Là où le débat devient déroutant pour le consommateur, c’est que le dioxyde de titane interdit dans l’assiette reste autorisé sur la peau. Dans les cosmétiques, il figure parmi les filtres solaires admis, sous conditions. Son usage sous forme nanoparticulaire est toutefois proscrit dans les sprays et aérosols, où le risque d’inhalation est jugé trop élevé.

Cette asymétrie n’est pas absurde : avaler une particule et l’appliquer sur l’épiderme n’exposent pas l’organisme de la même façon. Mais elle est difficile à expliquer, et elle alimente la défiance. D’autant que le Comité scientifique européen pour la sécurité des consommateurs a conclu, en 2024, qu’il n’était pas possible d’exclure un effet génotoxique pour la plupart des formes de dioxyde de titane utilisées en cosmétique. Le consortium industriel doit fournir des données toxicologiques complémentaires d’ici la fin 2026.

  • Interdit dans l’alimentation depuis 2022 (additif E171) ;
  • Autorisé dans les cosmétiques, mais interdit en sprays sous forme nano ;
  • Sous surveillance toxicologique renforcée jusqu’à fin 2026 ;
  • Toujours détecté dans des échantillons biologiques humains.

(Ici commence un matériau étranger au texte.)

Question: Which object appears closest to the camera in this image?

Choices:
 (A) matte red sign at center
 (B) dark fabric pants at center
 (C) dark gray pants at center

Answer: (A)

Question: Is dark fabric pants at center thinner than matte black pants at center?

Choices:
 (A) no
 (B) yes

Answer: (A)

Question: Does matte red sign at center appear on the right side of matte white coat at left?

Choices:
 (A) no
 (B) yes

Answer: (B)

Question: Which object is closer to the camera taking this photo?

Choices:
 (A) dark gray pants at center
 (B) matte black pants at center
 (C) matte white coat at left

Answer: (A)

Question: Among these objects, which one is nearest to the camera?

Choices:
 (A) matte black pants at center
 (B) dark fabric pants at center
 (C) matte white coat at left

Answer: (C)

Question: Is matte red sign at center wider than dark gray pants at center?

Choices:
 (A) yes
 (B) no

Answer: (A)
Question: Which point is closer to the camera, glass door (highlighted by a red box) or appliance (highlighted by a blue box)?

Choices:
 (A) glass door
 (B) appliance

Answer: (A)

Informer face à l’incertitude : un exercice d’équilibre

Le cœur du problème n’est pas l’absence de réglementation, mais la gestion de l’incertitude. Les nanomatériaux ne sont pas « prouvés dangereux » ; ils ne sont pas non plus déclarés inoffensifs. Leur taille leur confère des propriétés nouvelles, parfois recherchées, parfois imprévisibles, qui rendent l’évaluation classique du risque insuffisante.

Dans ce contexte, informer correctement le consommateur ne consiste pas à lui imposer un verdict, mais à lui donner les moyens de comprendre. Une mention [nano] isolée ne suffit pas : il faudrait l’accompagner d’un accès clair à l’état des connaissances, aux avis des agences sanitaires comme l’Anses, aux raisons des restrictions. Le principe de précaution, souvent invoqué, n’a de sens que si le public sait pourquoi on l’applique. Une précaution opaque devient une injonction ; une précaution expliquée devient un choix éclairé.

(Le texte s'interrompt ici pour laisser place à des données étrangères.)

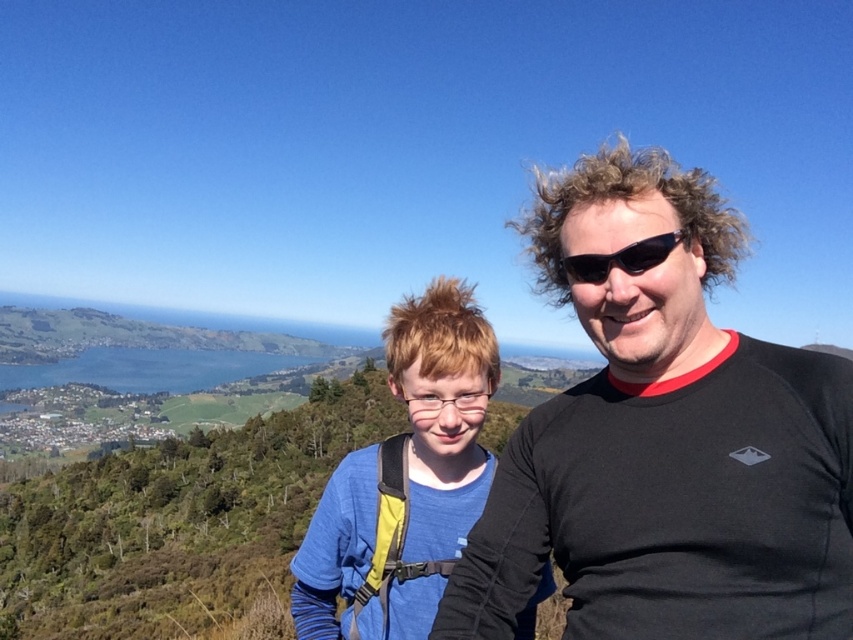
Is point (457, 468) closer to viewer compared to point (664, 240)?

No.

Does blue fabric shirt at center appear on the right side of black plastic sunglasses at center?

No, blue fabric shirt at center is not to the right of black plastic sunglasses at center.

This screenshot has width=853, height=640. In order to click on blue fabric shirt at center in this screenshot , I will do `click(405, 481)`.

Can you confirm if black matte shirt at right is smaller than black plastic sunglasses at center?

No, black matte shirt at right is not smaller than black plastic sunglasses at center.

Does point (556, 410) come closer to viewer compared to point (660, 259)?

No, (556, 410) is further to viewer.

Locate an element on the screen. black matte shirt at right is located at coordinates [665, 442].

Can you confirm if black matte shirt at right is taller than blue fabric shirt at center?

Yes, black matte shirt at right is taller than blue fabric shirt at center.

Does black matte shirt at right appear on the right side of blue fabric shirt at center?

Indeed, black matte shirt at right is positioned on the right side of blue fabric shirt at center.

Between point (738, 220) and point (323, 628), which one is positioned in front?

Point (738, 220) is in front.

At what (x,y) coordinates should I click in order to perform the action: click on black matte shirt at right. Please return your answer as a coordinate pair (x, y). Looking at the image, I should click on (665, 442).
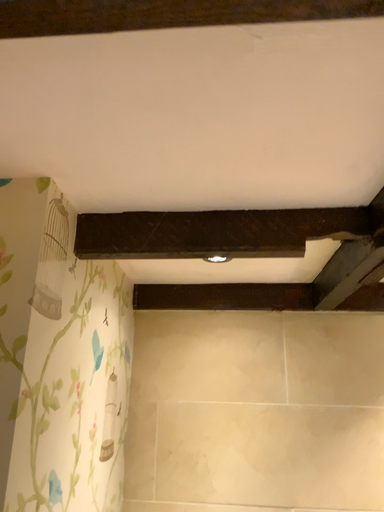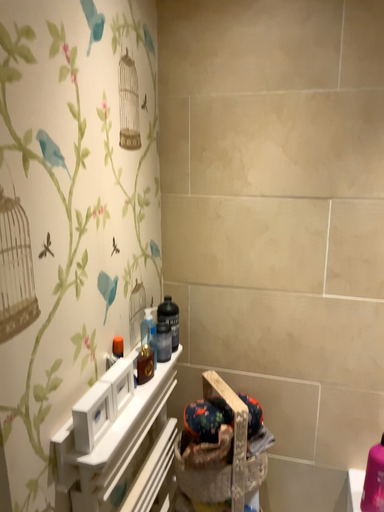
Question: Which way did the camera rotate in the video?

Choices:
 (A) rotated right
 (B) rotated left

Answer: (B)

Le consommateur, acteur ou spectateur de la science ?

Au-delà du cas des cosmétiques, c’est tout le rapport entre science, industrie et citoyen qui se joue ici. Quand une technologie progresse plus vite que la capacité à en mesurer les effets, la transparence devient un enjeu démocratique, pas seulement sanitaire. Le citoyen a le droit de savoir ce qu’il consomme, mais aussi de participer à la délibération sur ce qui est acceptable.

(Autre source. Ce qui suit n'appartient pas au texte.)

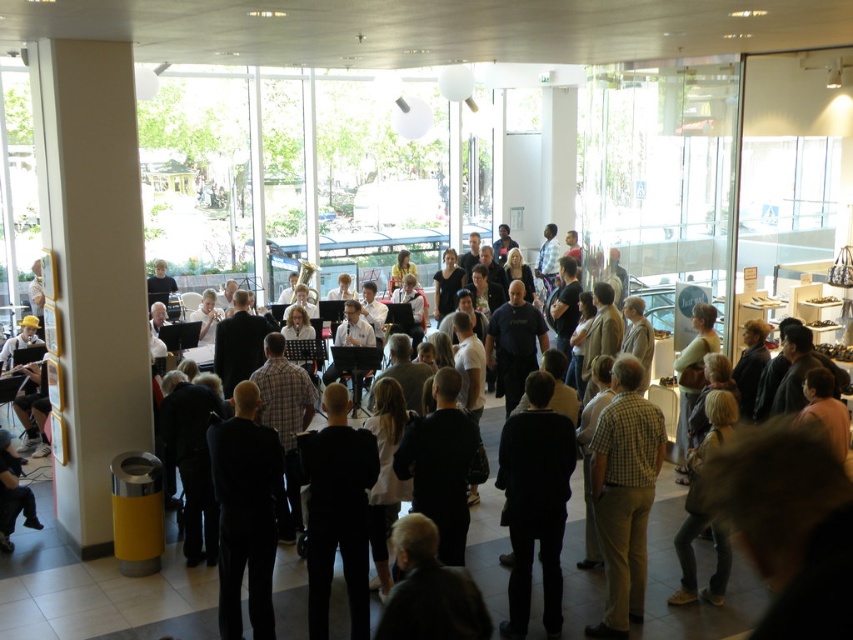
You are a photographer at the event and need to capture a photo that includes both the black suit at center and the dark gray suit at lower left. Based on their positions, which direction should you move to frame both subjects in the shot?

You should move to the left to frame both the black suit at center and the dark gray suit at lower left, as the black suit at center is to the right of the dark gray suit at lower left.

You are a photographer standing at the back of the room. You want to take a photo that includes both the checkered shirt at center and the black suit at center. The camera you are using has a maximum focus range of 2.5 meters. Will both subjects be in focus?

The checkered shirt at center and black suit at center are 2.56 meters apart from each other. Since the distance between them exceeds the camera maximum focus range of 2.5 meters, it is possible that one of the subjects may be out of focus. To ensure both are in focus, you might need to adjust your position or use a different camera setting.

You are a photographer positioned at the back of the room. You want to capture a photo of both the checkered shirt at center and the black suit at center without any obstruction. Based on their heights, which person should you position closer to the front to ensure both are visible?

The checkered shirt at center is much taller than the black suit at center. To ensure both are visible in the photo, the shorter black suit at center should be positioned closer to the front so that the taller checkered shirt at center doesn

Les rapports d’associations de consommateurs, hier comme aujourd’hui, jouent ce rôle de contre-pouvoir : ils traduisent l’expertise en langage commun et obligent décideurs et industriels à rendre des comptes. Refuser cette information, ou la noyer dans des étiquettes illisibles, ce n’est pas seulement priver le consommateur d’un choix. C’est confisquer à la société le débat sur les risques qu’elle accepte de courir, et confier à quelques laboratoires une décision qui appartient à tous.